Em uma das ruas mais antigas, onde boa parte das construções ainda são preservadas, a gastronomia local é marcada pelo chef de cozinha Aquiles Monteiro, 32, que há oito anos decidiu revolucionar o Setor Tradicional, pouco frequentado na época. “Não existia nada de comércio nessa região, as pessoas sempre se deslocavam mais para a parte central, ali pela Vila Buritis. E eu queria ressignificar um espaço que conta tanto da nossa história”, declara.
Hoje, ele é proprietário de oito estabelecimentos em Planaltina, sendo os mais conhecidos o 389 Burger, que faz aniversário também no dia 19 de agosto, e o Piazza 596. Ambos os números fazem referência a prefixos utilizados nos telefones da cidade, que começavam sempre por esses três primeiros dígitos, sendo o mais antigo o 596.
Desafio
Monteiro revela que seu principal desafio na administração do negócio é o fato de moradores de Planaltina preferirem trabalhar no Plano Piloto, o que resulta em escassez de mão de obra na cidade. “Muitos buscam oportunidades em Brasília, onde há melhores salários e condições, deixando Planaltina com uma força de trabalho reduzida”, compartilha.
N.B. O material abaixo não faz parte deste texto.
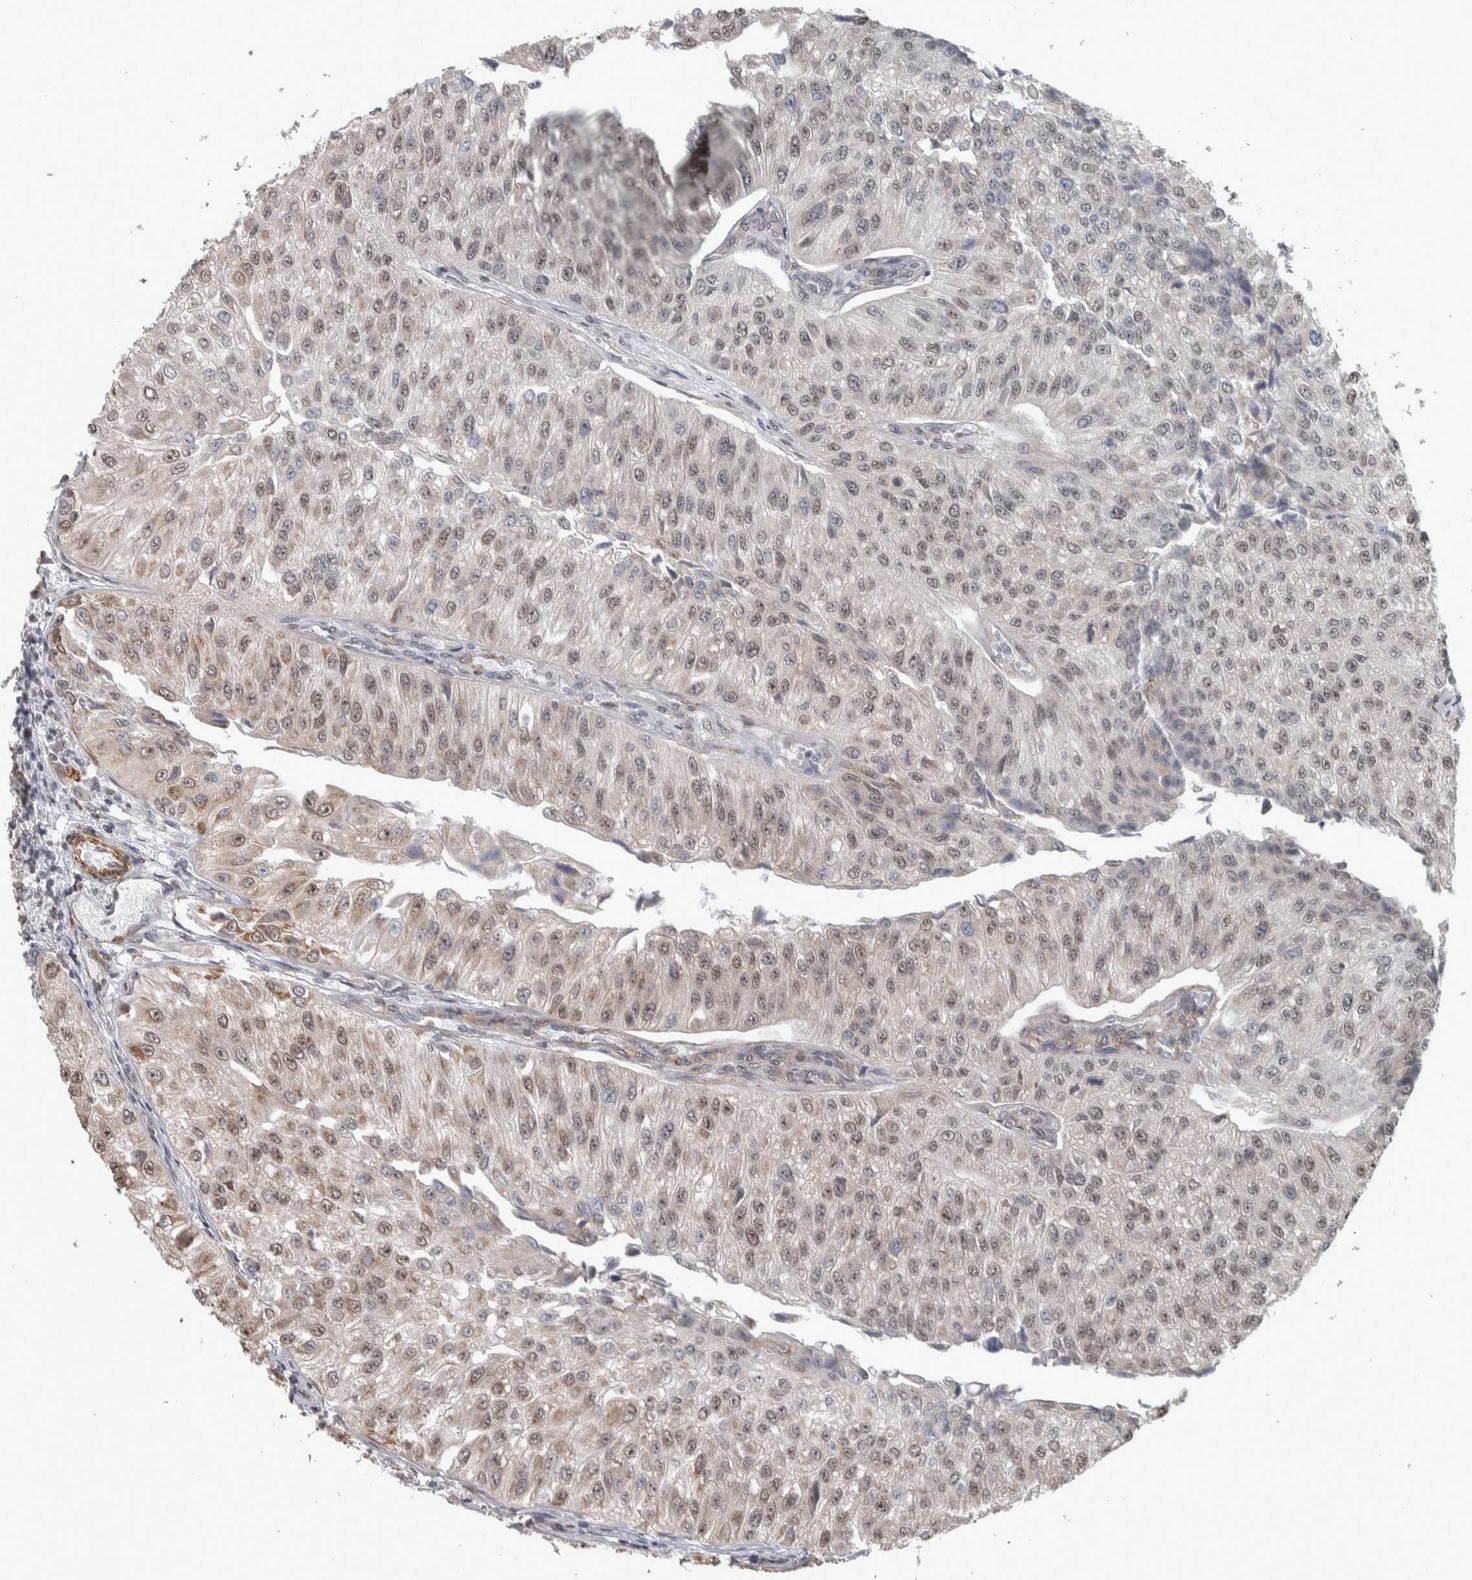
{"staining": {"intensity": "weak", "quantity": "25%-75%", "location": "nuclear"}, "tissue": "urothelial cancer", "cell_type": "Tumor cells", "image_type": "cancer", "snomed": [{"axis": "morphology", "description": "Urothelial carcinoma, High grade"}, {"axis": "topography", "description": "Kidney"}, {"axis": "topography", "description": "Urinary bladder"}], "caption": "A brown stain labels weak nuclear staining of a protein in human urothelial carcinoma (high-grade) tumor cells.", "gene": "DDX42", "patient": {"sex": "male", "age": 77}}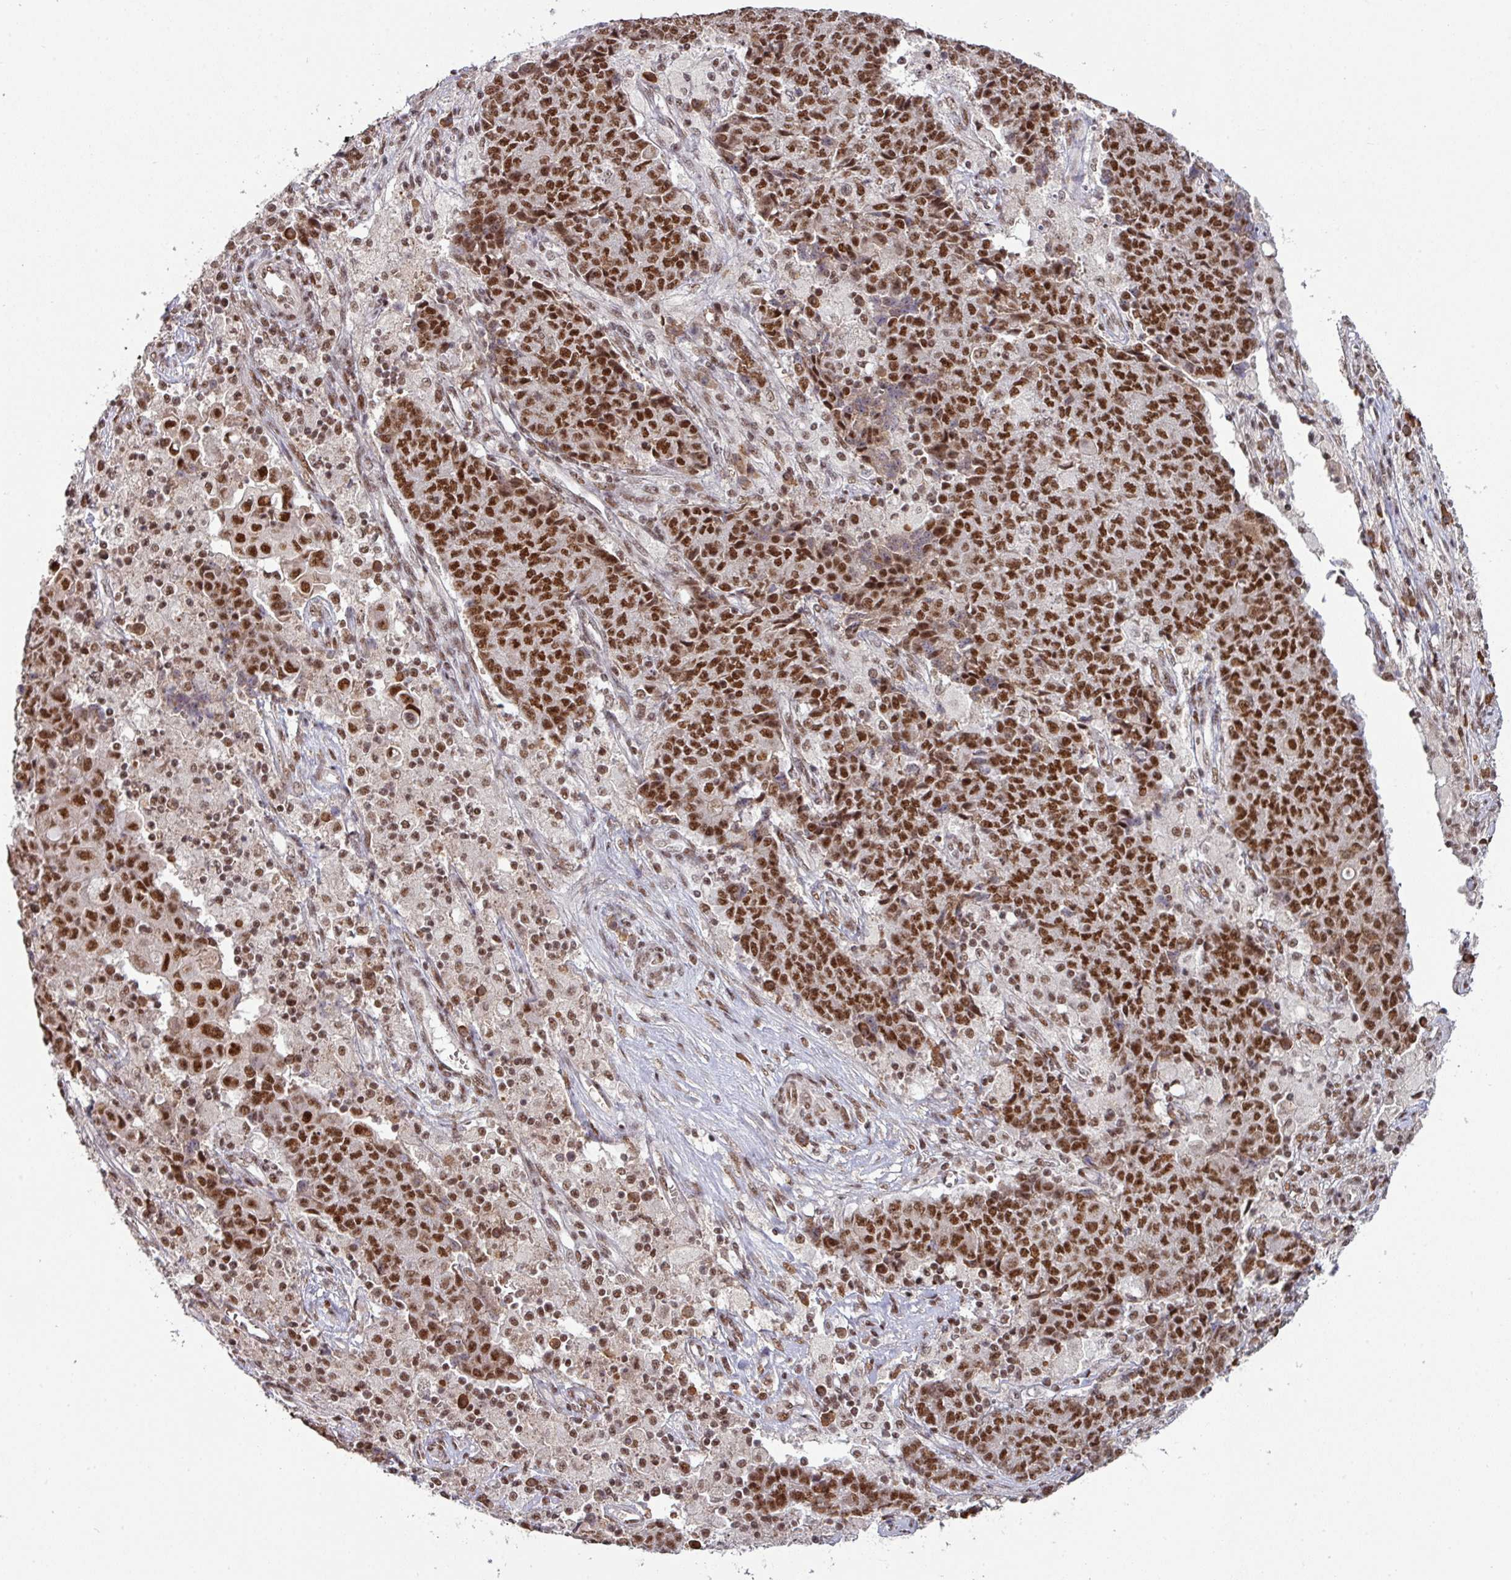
{"staining": {"intensity": "strong", "quantity": ">75%", "location": "nuclear"}, "tissue": "ovarian cancer", "cell_type": "Tumor cells", "image_type": "cancer", "snomed": [{"axis": "morphology", "description": "Carcinoma, endometroid"}, {"axis": "topography", "description": "Ovary"}], "caption": "A brown stain highlights strong nuclear positivity of a protein in endometroid carcinoma (ovarian) tumor cells.", "gene": "PHF23", "patient": {"sex": "female", "age": 42}}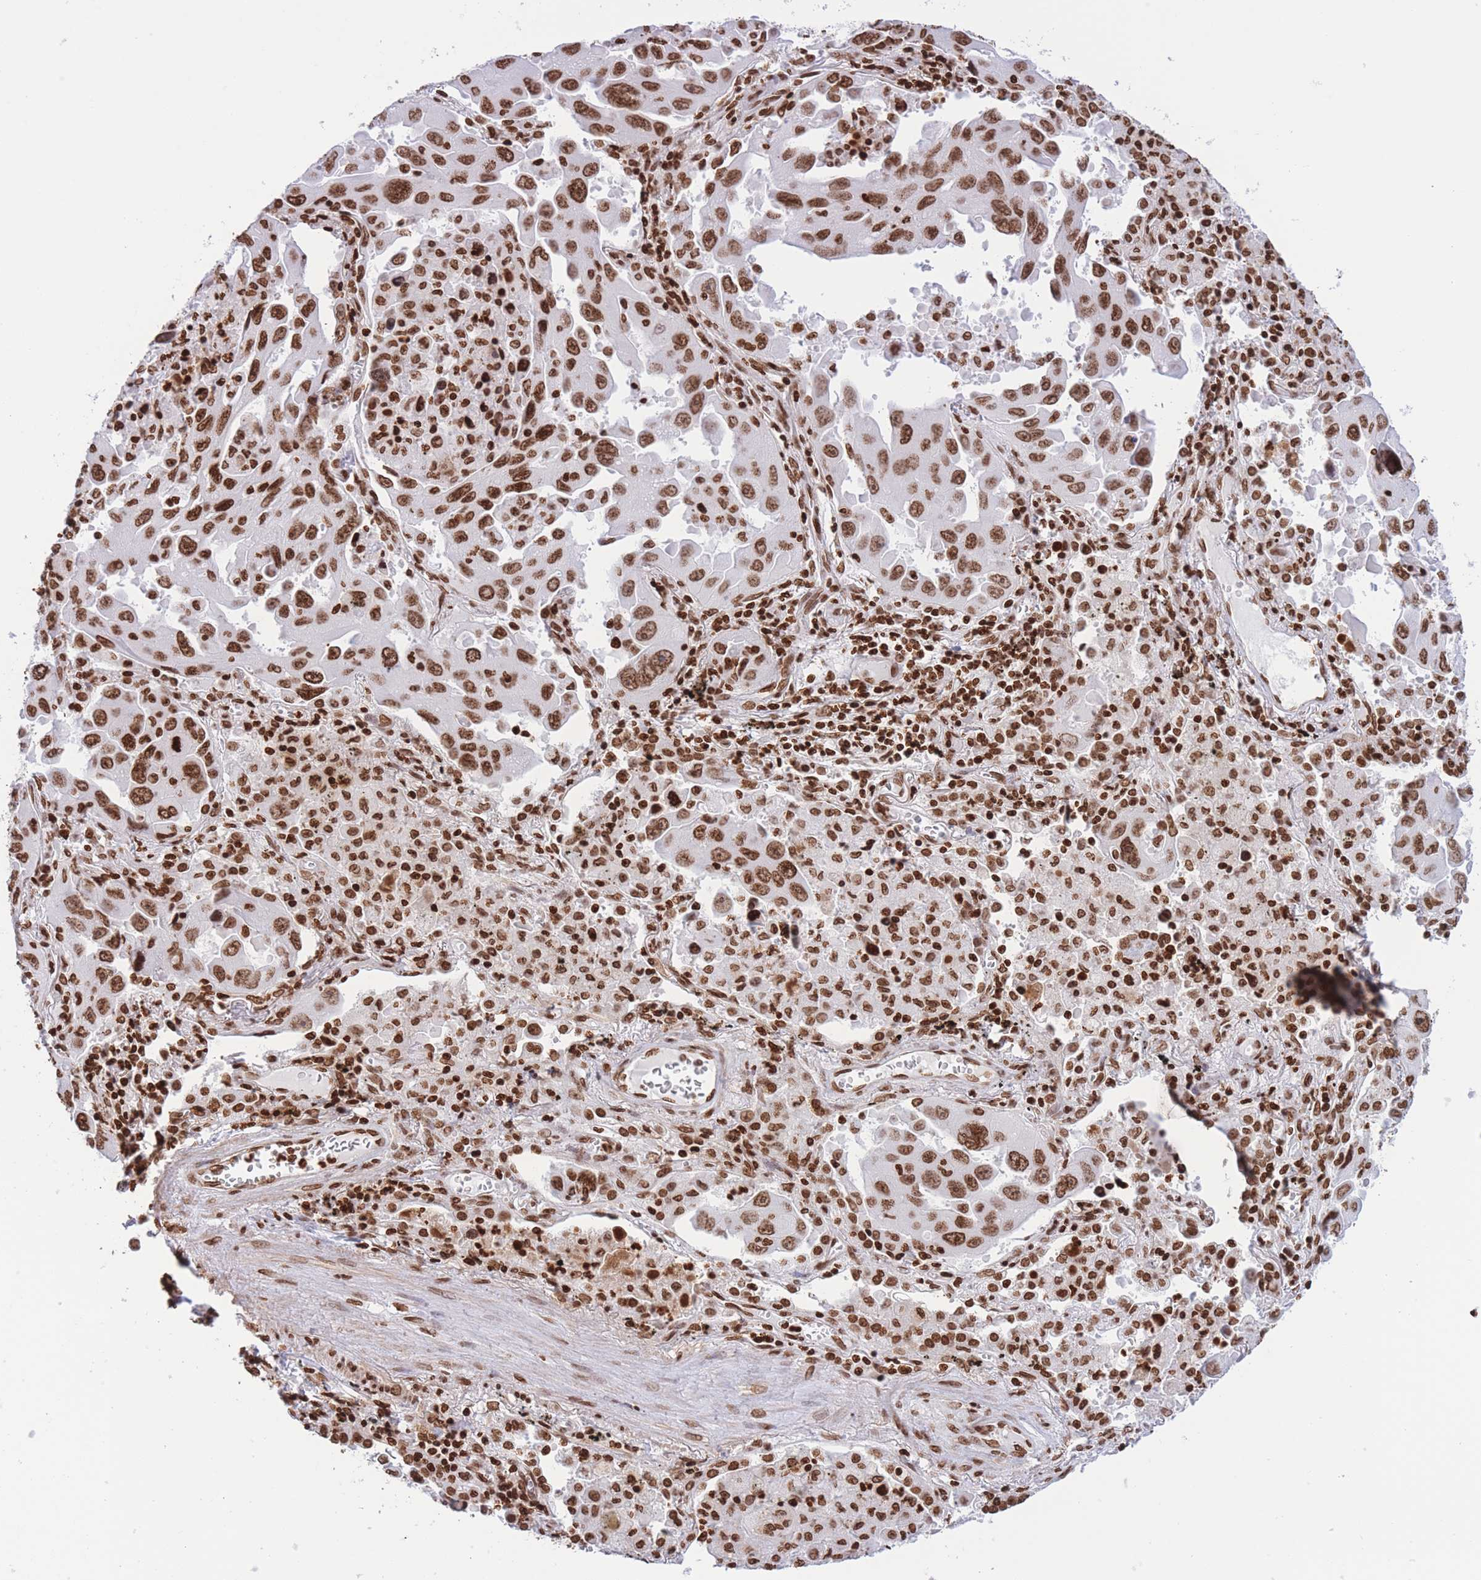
{"staining": {"intensity": "strong", "quantity": ">75%", "location": "nuclear"}, "tissue": "lung cancer", "cell_type": "Tumor cells", "image_type": "cancer", "snomed": [{"axis": "morphology", "description": "Adenocarcinoma, NOS"}, {"axis": "topography", "description": "Lung"}], "caption": "Lung adenocarcinoma stained with DAB (3,3'-diaminobenzidine) immunohistochemistry reveals high levels of strong nuclear expression in about >75% of tumor cells.", "gene": "H2BC11", "patient": {"sex": "male", "age": 66}}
Isso acarreta desafios para o mercado local, que enfrenta dificuldades em atrair e reter trabalhadores, impactando o desenvolvimento econômico e a oferta de serviços na região. Teresa Adaires, 42, possui uma tenda de polpas de frutas, desenvolvidas por ela por conta da restrição alimentar da filha, localizada na Feira de Hortifruti de Planaltina.
Ela é moradora da região há 24 anos, desde que seus pais se separaram e a mãe se mudou para a região. Teresa concorda com Monteiro. “Essa feira é modelo, é única, mas temo que no futuro ela se desfaça, principalmente por conta da desvalorização. Entendo que ninguém estuda para ser feirante, eu mesma estou aqui porque gosto dessa interação humana”, garante.